═══ Supplied entries ═══

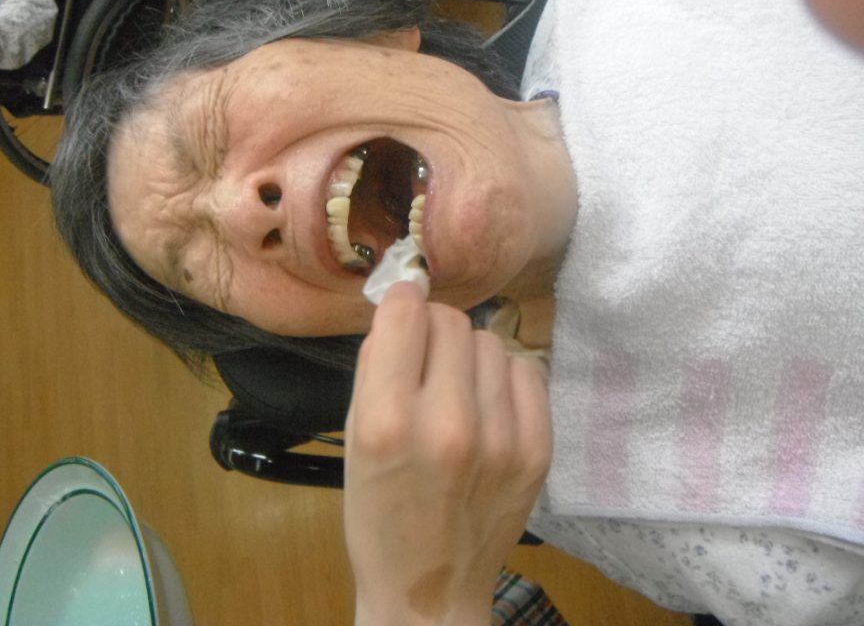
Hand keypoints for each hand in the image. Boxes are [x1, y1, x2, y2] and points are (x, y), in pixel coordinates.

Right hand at [344, 282, 551, 625]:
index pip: (406, 314)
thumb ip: (375, 368)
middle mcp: (448, 425)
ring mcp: (501, 439)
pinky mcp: (538, 450)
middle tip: (425, 362)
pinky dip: (504, 377)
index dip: (401, 303)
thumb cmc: (378, 513)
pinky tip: (488, 405)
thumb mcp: (354, 439)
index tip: (401, 309)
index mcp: (388, 422)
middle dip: (433, 330)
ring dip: (469, 354)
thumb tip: (402, 304)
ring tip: (457, 391)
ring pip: (490, 341)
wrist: (430, 590)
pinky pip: (526, 370)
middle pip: (452, 321)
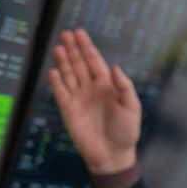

═══

_Action item:_
Please transcribe all of the entries exactly and omit any picture they hold.

_Response to the task:_
Hand keypoints for each hand in the image. Boxes are [x1, y1, x2, y2] and points are (x, y), in pixel coordinates.

Right hand at [344, 282, 551, 625]:
index pip: (406, 314)
thumb ip: (375, 368)
middle mcp: (448, 425)
ring mcp: (501, 439)
pinky mcp: (538, 450)
middle tip: (425, 362)
pinky dip: (504, 377)
index dip: (401, 303)
thumb cmc: (378, 513)
pinky tip: (488, 405)
thumb mcp: (354, 439)
index tip: (401, 309)
index mcp: (388, 422)
middle dip: (433, 330)
ring dip: (469, 354)
thumb tip: (402, 304)
ring tip: (457, 391)
ring pip: (490, 341)
wrist: (430, 590)
pinky pip: (526, 370)
middle pip: (452, 321)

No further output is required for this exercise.